Wenn du eine Rute mit 120 Gr. Wurfgewicht hast , dann willst du damit keine 20 Gr. Futterkörbe werfen !
Feederbooms sind nicht unbedingt nötig , wenn du einen Seitenarm binden kannst.
Zum feedern nehm ich von Hakengröße 12-18 alles , kommt halt immer drauf an , die wie Haken ausfallen.
Nun stellt sich die Frage , ob Mono oder Geflecht.
Auf meiner Winkelpicker hab ich Mono , weil es einfach noch ein wenig Dehnung aufweißt , was bei 20 gr Wurfgewicht nicht all zu schlecht ist.
Geflecht würde ich 0,06mm nehmen , weshalb man aber auch sehr viel braucht . Deshalb würde ich zu Mono raten , wobei 0,16-0,18 mm total  ausreichen würde.
Verbessert mich bei falschen Einschätzungen bitte


----------



## Stoney0066 (13. Mai 2013)

*AW: Erstes Mal an den See feedern*

18er mono und 12-18er haken. Und auch mit ner 120 g rute kann man leichte körbe werfen. Schwerer brauchst am see auch in der regel nicht ausser du willst weiter raus. Stuhl und rutenhalter wär noch net schlecht!  und tangleboom sind für den anfang perfekt, da brauchst nix binden können...


----------



## Kaulbarschbube (13. Mai 2013)

*AW: Erstes Mal an den See feedern*



CarpCrakc schrieb:


> Wenn du eine Rute mit 120 Gr. Wurfgewicht hast , dann willst du damit keine 20 Gr. Futterkörbe werfen !
> Feederbooms sind nicht unbedingt nötig , wenn du einen Seitenarm binden kannst.
> Zum feedern nehm ich von Hakengröße 12-18 alles , kommt halt immer drauf an , die wie Haken ausfallen.
> Nun stellt sich die Frage , ob Mono oder Geflecht.
> ...


 
einem Anfänger zu solch dünnen Schnüren zu raten... Hmmm!
Für einen erfahrenen Angler durchaus sinnvoll mit solch feinem Zeugs zu angeln, aber....
Ich rate dir eher zu etwas dickerer Schnur, z.B. o,25mm monofiler Schnur, von geflochtener Schnur für Anfänger rate ich ab (es sei denn, du angelst weit draußen). Wichtig ist dass die Hauptschnur dicker bzw. tragfähiger als die Vorfächer ist.:m
Haken Gr. 12 oder 14, nicht zu fein weil dementsprechend die Vorfächer wieder feiner sind.
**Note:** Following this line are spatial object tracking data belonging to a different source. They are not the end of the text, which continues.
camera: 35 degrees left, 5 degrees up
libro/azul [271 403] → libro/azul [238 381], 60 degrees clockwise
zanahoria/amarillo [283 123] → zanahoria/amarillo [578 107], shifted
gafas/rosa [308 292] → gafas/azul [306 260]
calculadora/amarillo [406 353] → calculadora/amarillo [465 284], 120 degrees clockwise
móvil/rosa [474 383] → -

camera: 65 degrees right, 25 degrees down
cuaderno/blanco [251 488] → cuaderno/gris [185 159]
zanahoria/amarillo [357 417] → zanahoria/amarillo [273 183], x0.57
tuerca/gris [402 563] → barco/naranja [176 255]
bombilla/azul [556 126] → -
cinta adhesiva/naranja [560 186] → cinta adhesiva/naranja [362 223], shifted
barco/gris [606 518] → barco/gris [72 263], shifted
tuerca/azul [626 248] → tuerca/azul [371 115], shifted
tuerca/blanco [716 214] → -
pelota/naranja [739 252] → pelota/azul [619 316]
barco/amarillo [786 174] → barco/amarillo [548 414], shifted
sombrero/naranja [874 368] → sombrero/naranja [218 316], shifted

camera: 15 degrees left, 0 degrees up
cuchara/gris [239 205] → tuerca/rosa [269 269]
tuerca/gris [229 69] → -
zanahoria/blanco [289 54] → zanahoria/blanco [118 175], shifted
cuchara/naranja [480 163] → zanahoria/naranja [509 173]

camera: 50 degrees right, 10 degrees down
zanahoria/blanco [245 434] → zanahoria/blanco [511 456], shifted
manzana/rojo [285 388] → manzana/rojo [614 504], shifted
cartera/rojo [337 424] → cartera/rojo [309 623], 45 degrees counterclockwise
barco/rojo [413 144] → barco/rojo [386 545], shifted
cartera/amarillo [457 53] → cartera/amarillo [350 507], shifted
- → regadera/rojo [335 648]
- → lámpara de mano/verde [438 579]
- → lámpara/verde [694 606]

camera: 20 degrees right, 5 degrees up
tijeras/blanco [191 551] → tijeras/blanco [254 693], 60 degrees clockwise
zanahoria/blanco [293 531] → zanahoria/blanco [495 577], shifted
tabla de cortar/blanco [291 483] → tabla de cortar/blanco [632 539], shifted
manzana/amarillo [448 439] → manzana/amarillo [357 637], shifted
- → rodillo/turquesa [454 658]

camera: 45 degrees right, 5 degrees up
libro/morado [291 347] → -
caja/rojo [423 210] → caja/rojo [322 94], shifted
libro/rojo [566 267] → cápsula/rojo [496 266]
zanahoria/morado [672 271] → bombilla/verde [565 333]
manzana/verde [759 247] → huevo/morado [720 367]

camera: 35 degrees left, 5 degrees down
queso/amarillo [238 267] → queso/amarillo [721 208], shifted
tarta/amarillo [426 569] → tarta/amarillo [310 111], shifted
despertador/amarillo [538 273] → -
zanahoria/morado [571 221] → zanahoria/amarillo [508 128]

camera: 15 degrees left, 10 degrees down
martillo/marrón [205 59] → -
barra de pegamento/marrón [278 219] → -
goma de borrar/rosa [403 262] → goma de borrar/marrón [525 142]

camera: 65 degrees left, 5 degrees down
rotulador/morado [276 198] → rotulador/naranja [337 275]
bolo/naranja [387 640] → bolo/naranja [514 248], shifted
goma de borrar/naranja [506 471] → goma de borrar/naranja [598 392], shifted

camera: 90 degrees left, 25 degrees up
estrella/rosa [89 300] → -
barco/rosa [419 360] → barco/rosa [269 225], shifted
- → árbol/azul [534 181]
Wenn da nur Rotaugen beißen ist das feine Zeugs OK, aber falls da mal was dickeres anbeißt ist der Frust groß, wenn der Fisch mangels Erfahrung abreißt... oder ausschlitzt.

Auf dünnere Schnur kannst du wechseln, wenn du Erfahrung gesammelt hast und dir das Feedern weiterhin Spaß macht.

Anti-Tangle-Dinger sind zu empfehlen, wenn du die Dinger direkt auf der Hauptschnur laufen lässt.

für einen See sind 20g-Futterkörbe m.E. durchaus ausreichend 10g wären auch OK, es sei denn du angelst weit draußen. Allerdings sind die 120g Wurfgewicht schon sehr hoch, wobei du dabei halt sehr große Futterkörbe nehmen kannst. Die gibt's ja auch sehr viele Unterschiede.

Als Köder sind Maden oder Mais oder eine Kombination aus beiden OK. Wichtig ist, dass du davon auch etwas ins Futter mischst.

Wichtig ist ein bequemer Stuhl, gescheite Rutenhalter und Hakenlöser, das fehlt bei der Auflistung.


----------



## Nachtschwärmer78 (14. Mai 2013)

*AW: Erstes Mal an den See feedern*

Ich kann mich dem Kaulbarschbuben nur anschließen!

Von feinen Schnüren (und Geflochtener!) ist Einsteigern erst mal abzuraten.

Ich selbst hab sogar eine 30er Mono auf meiner Feederrolle, da ich sie gerne für diverse andere Zwecke missbrauche...
Den Rest regle ich über die Vorfachstärke.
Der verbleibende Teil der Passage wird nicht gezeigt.